## 練習課題
**1.** 本文のうち、「やらせてみないことには、でき」を含む語から始めて「題への対応に不安を残します。」の直後で止め、その範囲を一字も変えずに返す。
**2.** 一覧の中から文字列「qUnion」を含む行をすべて特定し、それぞれそのまま書き写す。

できない? やらない? やらせてない?

本来ならば生徒自身に挑ませて完遂を求めるべきことを、先生が不用意に先回り/肩代わりしてしまうと、生徒は自力でできるようにならなければいけないことをいつまで経ってもできないままだったりします。
学習者としての自立を促すためにも、主体性の及ぶ範囲を膨らませるためにも、生徒にやらせずに先生が肩代わりしていたことがないか、これまでの授業をどこかで振り返ってみる必要がありそうです。

  • 生徒にはできないと思い込んでいたことも、試しにやらせてみたら思いもかけず良くこなしてくれた
  • 自分から進んでやらないだろうと思っていたことも、その必要性や楽しさに気づいたとたんに自分で取り組むようになった

といった場面を実際に目にして「これまではやらせていなかっただけかも」と気づくことも少なくありません。生徒自身の取り組みに任せられる部分が大きくなれば、その分だけ教室でその先にあるより深い学びに多くの時間がさけるようになるはずです。

2018/06/27 公開の記事を再アップデートしました。

(前回更新:2020/10/01)

❏ まずは、テクストを自力で読んで理解するところから

自力で教科書や副教材を読んでその内容を理解することは、どの生徒にも出来るようになってもらう必要があることですが、教室を覗いてみると、そうした活動に取り組ませていないことが多いように見えます。
やらせてみないことには、できるようになりませんし、できて然るべきことなのに自分はできていないという認識を生徒が持たないことには、できるようになる必要性も感じないのではないでしょうか。
新課程のもとでの入試では、「学習型問題」も頻繁に登場するようになるはずです。生徒が教科書を読む前に、先生が先回りして説明するのでは、生徒は、教科書や資料などのテクストやデータを自力で読んで理解する力を身につけられず、新タイプの問題への対応に不安を残します。

## データセット
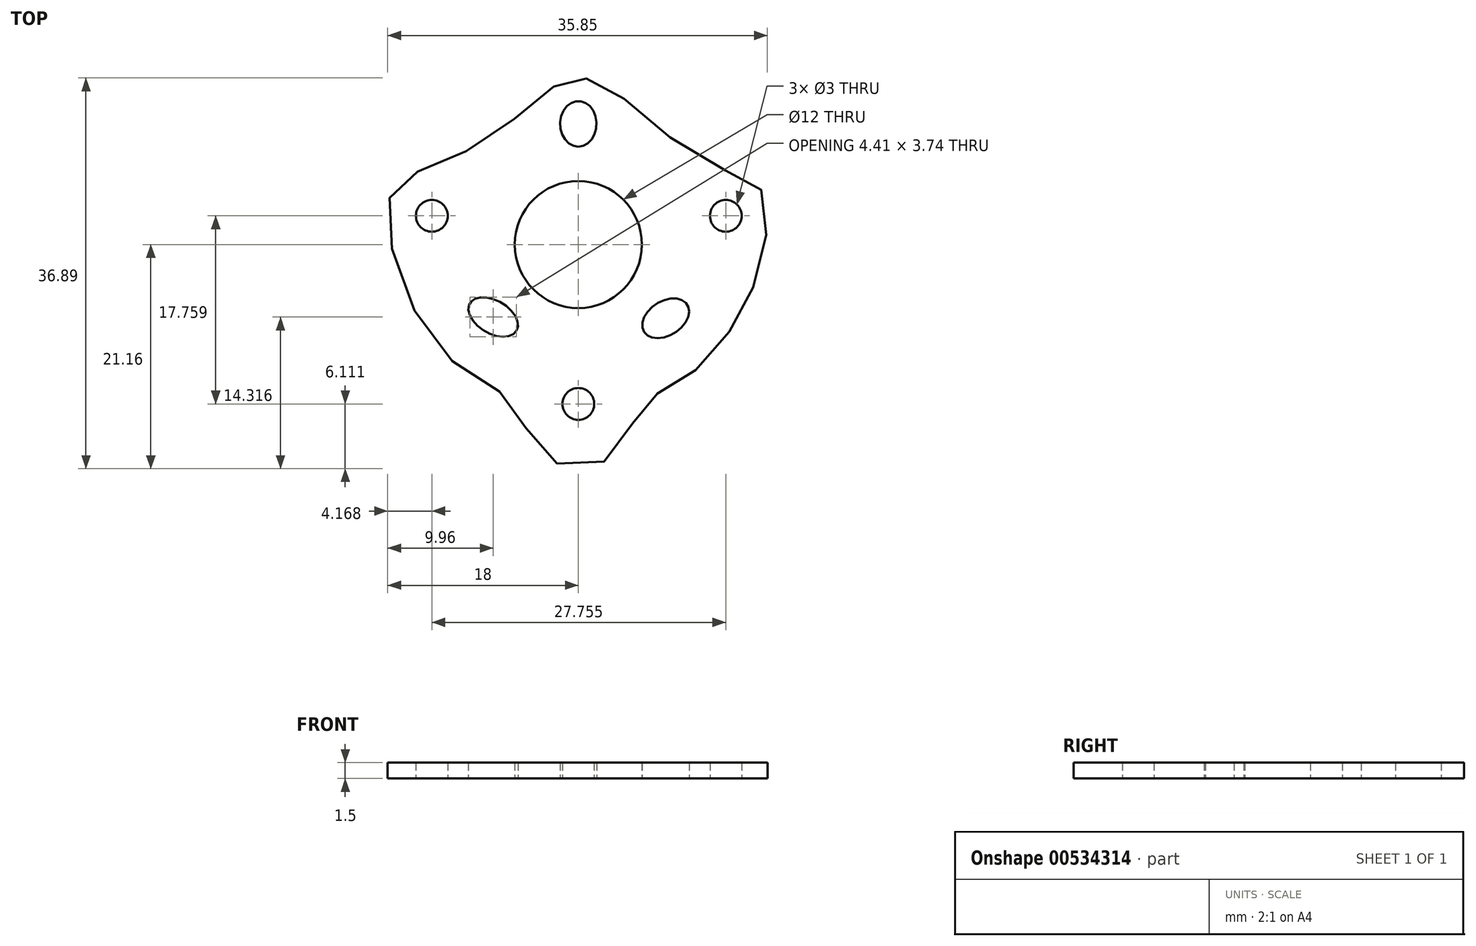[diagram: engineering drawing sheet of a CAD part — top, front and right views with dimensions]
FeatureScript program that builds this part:
annotation { "Feature Type Name" : "Feature", "Feature Type Description" : "" }
export const myFeature = defineFeature(function(context is Context, id is Id, definition is map)
    precondition{}
    {
        {
            var Q0;
            Q0=qCreatedBy(makeId("Top.planeOp"),FACE);
            var sketch = newSketch(context, id + "F0", { "sketchPlane" : qUnion([Q0])});
            skPoint(sketch, "E0", {"position": v(-6.76, 11.3) * mm});
            skPoint(sketch, "E1", {"position": v(-2.33, 14.92) * mm});
            skPoint(sketch, "E2", {"position": v(0, 15.73) * mm});
            skPoint(sketch, "E3", {"position": v(2.9, 14.82) * mm});
            skPoint(sketch, "E4", {"position": v(8.07, 10.55) * mm});
            skPoint(sketch, "E5", {"position": v(15.06, 6.46) * mm});
            skPoint(sketch, "E6", {"position": v(17.43, 4.91) * mm});
            skPoint(sketch, "E7", {"position": v(17.6, 0) * mm});
            skPoint(sketch, "E8", {"position": v(15.8, -5.62) * mm});
            skPoint(sketch, "E9", {"position": v(12.8, -10.07) * mm});
            skPoint(sketch, "E10", {"position": v(8.89, -13.43) * mm});
            skPoint(sketch, "E11", {"position": v(6.07, -14.98) * mm});
            skPoint(sketch, "E12", {"position": v(4.16, -18.89) * mm});
            skPoint(sketch, "E13", {"position": v(0, -21.16) * mm});
            skPoint(sketch, "E14", {"position": v(-4.16, -18.84) * mm});
            skPoint(sketch, "E15", {"position": v(-6.22, -14.9) * mm});
            skPoint(sketch, "E16", {"position": v(-11.24, -11.55) * mm});
            skPoint(sketch, "E17", {"position": v(-16.18, -4.71) * mm});
            skPoint(sketch, "E18", {"position": v(-18, 2.92) * mm});
            skPoint(sketch, "E19", {"position": v(-16.91, 5.91) * mm});
            skPoint(sketch, "E20", {"position": v(-12.73, 7.82) * mm});
            skPoint(sketch, "E21", {"position": v(13.92, 2.71) * mm});
            skPoint(sketch, "E22", {"position": v(-13.83, 2.71) * mm});
            skPoint(sketch, "E23", {"position": v(-8.04, -6.84) * mm});
            skPoint(sketch, "E24", {"position": v(8.25, -6.96) * mm});
            skPoint(sketch, "E25", {"position": v(0, -15.05) * mm});
            skPoint(sketch, "E26", {"position": v(0, 11.4) * mm});
            skFitSpline(sketch, "E27", {"points": [v(-2.33, 14.92) * mm, v(0, 15.73) * mm, v(2.9, 14.82) * mm, v(8.07, 10.55) * mm, v(15.06, 6.46) * mm, v(17.43, 4.91) * mm, v(17.6, 0) * mm, v(15.8, -5.62) * mm, v(12.8, -10.07) * mm, v(8.89, -13.43) * mm, v(6.07, -14.98) * mm, v(4.16, -18.89) * mm, v(0, -21.16) * mm, v(-4.16, -18.84) * mm, v(-6.22, -14.9) * mm, v(-11.24, -11.55) * mm, v(-16.18, -4.71) * mm, v(-18, 2.92) * mm, v(-16.91, 5.91) * mm, v(-12.73, 7.82) * mm, v(-6.76, 11.3) * mm, v(-2.33, 14.92) * mm]});
            skCircle(sketch, "E28", {"center": v(-13.83, 2.71) * mm, "radius": 1.5 * mm});
            skCircle(sketch, "E29", {"center": v(13.92, 2.71) * mm, "radius": 1.5 * mm});
            skCircle(sketch, "E30", {"center": v(0, -15.05) * mm, "radius": 1.5 * mm});
            skEllipse(sketch, "E31", {"center": v(-8.04, -6.84) * mm, "majorRadius": 2.56 * mm, "minorRadius": 1.55 * mm, "majorAxis": v(0.86, -0.5)});
            skEllipse(sketch, "E32", {"center": v(8.25, -6.96) * mm, "majorRadius": 2.42 * mm, "minorRadius": 1.61 * mm, "majorAxis": v(-0.84, -0.53)});
            skEllipse(sketch, "E33", {"center": v(0, 11.4) * mm, "majorRadius": 2.15 * mm, "minorRadius": 1.72 * mm, "majorAxis": v(0, -1)});
            skCircle(sketch, "E34", {"center": v(0, 0) * mm, "radius": 6 * mm});
            skSolve(sketch);
        }
        {
            var Q0;
            Q0=qSketchRegion(id+"F0",true);
            extrude(context, id + "F1", {"entities" : qUnion([Q0]), "depth" : 1.5 * mm});
        }
    });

## 演習の解答
**1.**
やらせてみないことには、できるようになりませんし、できて然るべきことなのに自分はできていないという認識を生徒が持たないことには、できるようになる必要性も感じないのではないでしょうか。
新課程のもとでの入試では、「学習型問題」も頻繁に登場するようになるはずです。生徒が教科書を読む前に、先生が先回りして説明するのでは、生徒は、教科書や資料などのテクストやデータを自力で読んで理解する力を身につけられず、新タイプの問題への対応に不安を残します。

**2.**
            var sketch = newSketch(context, id + "F0", { "sketchPlane" : qUnion([Q0])});
            extrude(context, id + "F1", {"entities" : qUnion([Q0]), "depth" : 1.5 * mm});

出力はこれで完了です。